The hormonal mechanisms in the second part of my project focused on gonadal sex steroids as they are established regulators of sexual differentiation. But the sexually dimorphic gonads generate other factors, such as AMH, that may be potent regulators of sex differences in development. Thus, the third section of my project aimed to test whether this hormone contributes to sex differences in gene expression in the E15.5 mouse brain. Limited sample numbers hampered the ability to confirm this hypothesis. Preliminary findings suggest that AMH influences a large portion of the transcriptome in the embryonic male brain, but that compensatory mechanisms appear to prevent considerable sex differences in gene expression due to AMH.
Experiments with an AMH targeted deletion mouse line also resulted in the serendipitous discovery of a novel, non-coding transcript at the mouse Amh locus. By testing the hypothesis that this transcript is a precursor for a novel miRNA, I amassed several lines of evidence for miRAmh, a rodent-specific miRNA encoded within Amh intron 3 that is usually repressed in the embryonic mouse brain.
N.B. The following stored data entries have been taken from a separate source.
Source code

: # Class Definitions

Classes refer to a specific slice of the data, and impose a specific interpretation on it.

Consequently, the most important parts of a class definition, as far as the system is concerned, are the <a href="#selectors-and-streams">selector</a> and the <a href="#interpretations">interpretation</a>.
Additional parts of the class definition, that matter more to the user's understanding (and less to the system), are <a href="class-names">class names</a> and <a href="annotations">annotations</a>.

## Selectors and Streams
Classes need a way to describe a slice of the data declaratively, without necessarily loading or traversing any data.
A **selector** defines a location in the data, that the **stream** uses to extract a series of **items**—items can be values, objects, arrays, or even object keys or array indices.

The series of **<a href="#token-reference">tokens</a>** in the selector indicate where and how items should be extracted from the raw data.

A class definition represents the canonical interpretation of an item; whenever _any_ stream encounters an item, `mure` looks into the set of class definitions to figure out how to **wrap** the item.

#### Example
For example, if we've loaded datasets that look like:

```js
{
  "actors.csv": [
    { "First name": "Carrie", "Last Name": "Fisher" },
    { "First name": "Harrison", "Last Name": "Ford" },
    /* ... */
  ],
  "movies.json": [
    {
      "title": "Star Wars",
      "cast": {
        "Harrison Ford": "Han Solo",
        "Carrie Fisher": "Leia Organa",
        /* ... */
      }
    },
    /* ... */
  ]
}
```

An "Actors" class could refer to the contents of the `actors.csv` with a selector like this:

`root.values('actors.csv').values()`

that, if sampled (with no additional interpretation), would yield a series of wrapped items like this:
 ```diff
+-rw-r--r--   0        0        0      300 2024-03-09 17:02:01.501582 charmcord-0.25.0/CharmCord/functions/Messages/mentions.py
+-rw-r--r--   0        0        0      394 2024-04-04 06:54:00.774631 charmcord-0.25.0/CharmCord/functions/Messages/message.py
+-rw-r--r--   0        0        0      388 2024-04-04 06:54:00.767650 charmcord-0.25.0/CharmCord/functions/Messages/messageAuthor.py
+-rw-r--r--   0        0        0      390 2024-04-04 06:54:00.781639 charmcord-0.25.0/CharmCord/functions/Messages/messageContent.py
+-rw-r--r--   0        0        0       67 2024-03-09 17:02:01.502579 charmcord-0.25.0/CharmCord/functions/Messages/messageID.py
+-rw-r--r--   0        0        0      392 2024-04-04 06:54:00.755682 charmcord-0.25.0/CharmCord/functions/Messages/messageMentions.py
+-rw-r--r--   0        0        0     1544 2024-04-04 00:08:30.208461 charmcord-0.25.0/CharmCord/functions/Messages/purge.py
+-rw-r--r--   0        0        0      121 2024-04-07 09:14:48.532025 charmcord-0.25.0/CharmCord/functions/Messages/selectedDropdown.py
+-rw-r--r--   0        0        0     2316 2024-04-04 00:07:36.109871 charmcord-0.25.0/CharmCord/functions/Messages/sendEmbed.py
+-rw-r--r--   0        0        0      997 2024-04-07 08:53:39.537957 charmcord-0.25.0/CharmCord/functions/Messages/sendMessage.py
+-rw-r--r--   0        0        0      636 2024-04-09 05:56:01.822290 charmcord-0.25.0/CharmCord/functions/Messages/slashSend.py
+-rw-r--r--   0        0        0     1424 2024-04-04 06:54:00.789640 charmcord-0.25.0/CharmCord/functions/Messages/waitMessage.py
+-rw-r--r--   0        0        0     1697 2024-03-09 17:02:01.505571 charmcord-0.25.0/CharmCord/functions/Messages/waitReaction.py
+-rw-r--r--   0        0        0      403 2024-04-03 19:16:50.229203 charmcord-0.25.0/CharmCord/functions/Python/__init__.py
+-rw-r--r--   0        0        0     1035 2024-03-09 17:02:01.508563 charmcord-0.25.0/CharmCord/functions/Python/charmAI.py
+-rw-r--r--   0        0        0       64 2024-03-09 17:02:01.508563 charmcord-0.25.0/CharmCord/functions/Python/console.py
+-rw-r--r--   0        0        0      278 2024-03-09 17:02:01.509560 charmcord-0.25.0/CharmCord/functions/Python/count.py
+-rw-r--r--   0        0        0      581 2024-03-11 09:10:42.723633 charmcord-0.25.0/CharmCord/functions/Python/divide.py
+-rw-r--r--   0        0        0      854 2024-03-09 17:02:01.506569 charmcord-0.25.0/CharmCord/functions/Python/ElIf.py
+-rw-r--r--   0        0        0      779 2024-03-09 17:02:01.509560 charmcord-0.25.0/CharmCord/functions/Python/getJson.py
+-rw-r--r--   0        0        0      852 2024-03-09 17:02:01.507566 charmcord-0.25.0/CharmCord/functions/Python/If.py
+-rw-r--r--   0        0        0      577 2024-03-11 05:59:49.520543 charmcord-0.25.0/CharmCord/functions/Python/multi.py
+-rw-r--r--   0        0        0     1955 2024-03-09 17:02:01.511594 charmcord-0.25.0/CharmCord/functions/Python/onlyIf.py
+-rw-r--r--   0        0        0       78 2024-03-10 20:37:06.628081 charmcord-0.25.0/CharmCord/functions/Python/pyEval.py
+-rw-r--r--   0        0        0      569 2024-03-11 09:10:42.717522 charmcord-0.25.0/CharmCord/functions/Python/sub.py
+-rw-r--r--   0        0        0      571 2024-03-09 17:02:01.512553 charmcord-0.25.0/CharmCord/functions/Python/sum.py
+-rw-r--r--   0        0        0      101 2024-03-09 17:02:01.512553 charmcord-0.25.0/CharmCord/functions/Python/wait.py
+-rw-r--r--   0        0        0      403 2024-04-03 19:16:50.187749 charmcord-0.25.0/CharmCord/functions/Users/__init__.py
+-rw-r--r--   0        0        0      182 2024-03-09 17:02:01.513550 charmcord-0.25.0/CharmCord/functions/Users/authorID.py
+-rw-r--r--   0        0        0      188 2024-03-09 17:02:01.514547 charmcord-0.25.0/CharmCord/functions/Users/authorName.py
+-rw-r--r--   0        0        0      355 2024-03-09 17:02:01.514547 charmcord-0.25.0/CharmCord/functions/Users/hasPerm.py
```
Therefore, I have demonstrated dual roles for the mouse Amh locus in the developing brain.
The fourth and final aspect of my project was prompted by the discovery of miRAmh. Many advances in small RNA-seq technology and bioinformatics pipelines have been made since the most recent publication to discover novel miRNAs in the E15.5 mouse brain. Therefore, my high-quality, small RNA-seq datasets generated in this tissue could be mined using an unbiased miRNA discovery strategy to build on those previous findings. Fifty putative novel miRNAs were identified, from which ten were selected for further validation. A combination of conservation analysis, spatiotemporal expression, and functional prediction were employed to determine the authenticity of novel miRNA candidates. These findings demonstrated that miRNAs tend to remain undiscovered if they are derived from other non-coding RNA (ncRNA), or if study design fails to incorporate both sexes.
Work presented in this thesis builds a strong case for sex differences at the level of RNA in the developing mammalian brain. Not only has this pattern of sex-biased expression been carefully established via several mechanisms, but those functions of sex-biased genes, miRNAs and novel miRNAs provide a plausible basis for functional sex differences in the brain to emerge. Furthering our understanding of sex-biased RNA networks will help pinpoint the changes underpinning sex-biased neurodevelopmental disorders.